Às vezes, tenho a impressão que “os maridos das outras” e “as mulheres dos outros” servem para dizermos, “em português suave”, que as pessoas que escolhemos para ter ao pé de nós se tornam, com o tempo, uma desilusão. Ou, por muito diferentes que sejamos uns dos outros, que os casamentos, um ano depois do outro, se tornam todos iguais. O que faz com que um marido se transforme, muitas vezes, n’“o meu filho mais velho”. Ou que uma mulher se ponha, de forma cansativa, “sempre com as mesmas coisas’. Mas o que mais inquieta nisto, não é tanto a forma resignada com que “os nossos maridos” e “as nossas mulheres” têm, tão amiúde, desabafos como esses. Ou que repitam sempre mais um “Eu já nem digo nada!”, com que se assume uma espécie de rendição, em modo de poupança de energia, com que se evitam discussões. O que mais inquieta, mesmo, é a forma como parece existir uma maioria silenciosa de pessoas infelizes. Que começam por se apaixonar e terminam a desiludir-se. Ou que, com o passar dos anos, assumem, com displicência, que o futuro do amor é a amizade. Mas o que incomoda mais, ainda, é a forma como o amor serve para que as pessoas se acomodem a uma bruma que as gela. Havendo quem chame a isso, de forma minimalista, simplesmente, “rotina”.

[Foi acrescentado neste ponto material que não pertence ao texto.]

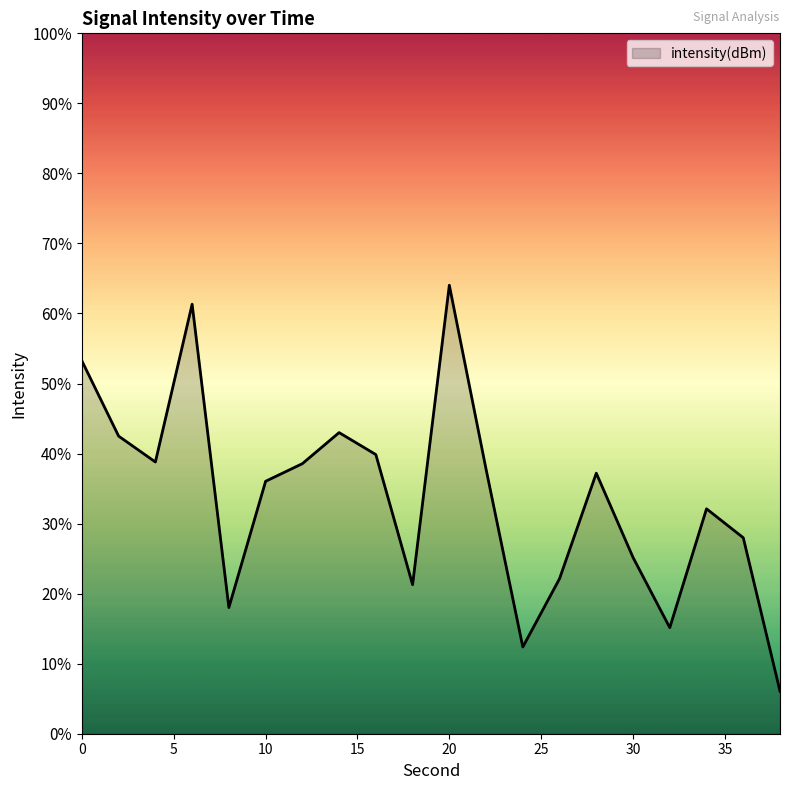

True or false: there are more than 0 points higher than both neighbors.

True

“Os maridos das outras” e “as mulheres dos outros” são uma forma de assumirmos que “os outros” têm ingredientes que faltam “aos nossos”. Ou, doutra forma, que um casamento empalidece por causa d’ “os outros”. Sempre por causa dos outros! Sendo que “os maridos das outras” e “as mulheres dos outros” nos chamam a atenção para “os outros” que temos em casa. Nunca para nós; claro! É aqui que tudo se vicia. Elogiarmos “os maridos das outras” e “as mulheres dos outros” acaba por ser uma forma de dizermos a quem está connosco: “enxerga-te e aprende com os outros”. Que, por outras palavras, quer dizer que as pessoas de quem gostamos, quando comparadas com “os maridos das outras” e com “as mulheres dos outros” saem a perder. Ora, os casamentos parecem iguais porque, cada um de nós a seu jeito, espera ser mimado sem ser preciso reclamar. Anseia por ser admirado sem que, humildemente, se recrie. Deseja ser desejado sem se dar ao desejo. E reclama por ser entendido mesmo quando faz quase nada para ser empático. Os casamentos tornam-se “iguais” porque nos demitimos de reconhecer que o ingrediente secreto está em nós. Quando, em vez de termos “os maridos das outras” ou “as mulheres dos outros” como referência, deixamos de exigir aos “nossos” (e a nós, também) os ingredientes sem os quais “os maridos das outras” e “as mulheres dos outros” saem sempre a ganhar.